DESCRIPTION OF THE TASK: Tell how many lines of the material below hold "Figure". The reply is that number alone.

[Opening MATERIAL PROVIDED section]

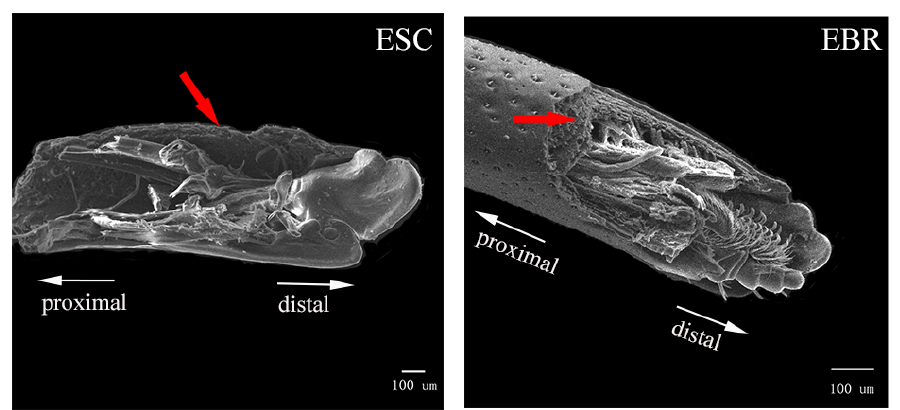
Figure 8. The lamellar microstructure of Eucryptorrhynchus scrobiculatus (ESC) females and E. brandti (EBR) females under scanning electron microscope. The red arrows indicate laminate structures.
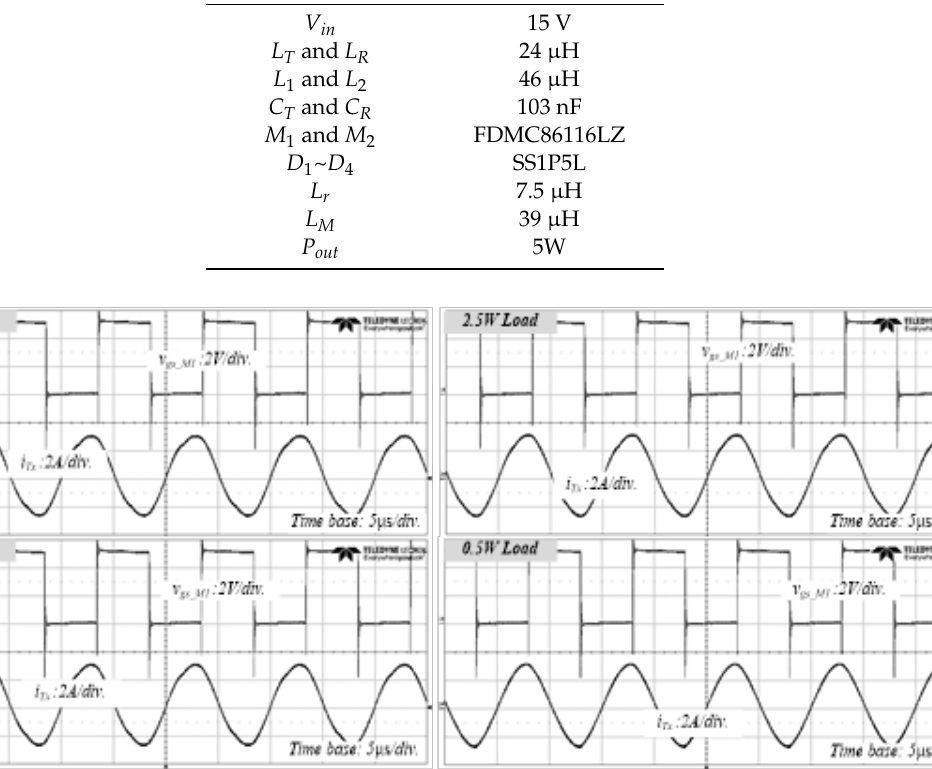
Table 1. Specific Components of the prototype.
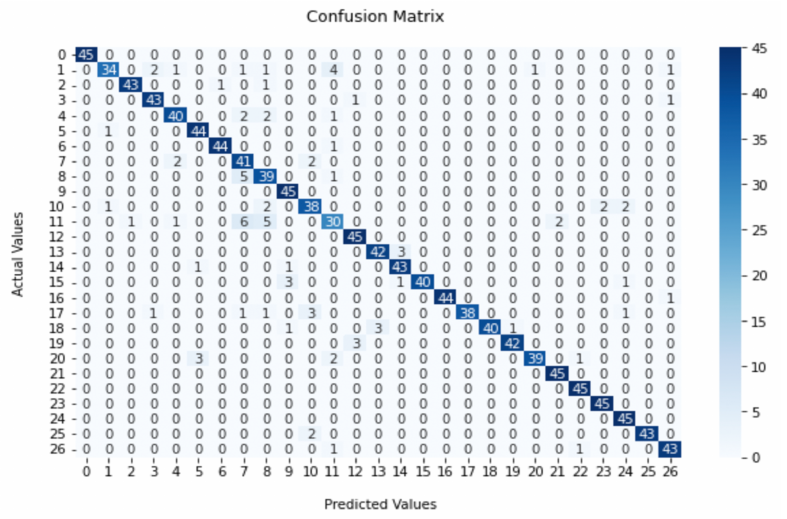
Figure 12. Confusion matrix for CNN-based classification with mel spectrogram and augmented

[Closing MATERIAL PROVIDED section]

RESPONSE TO THE TASK: 2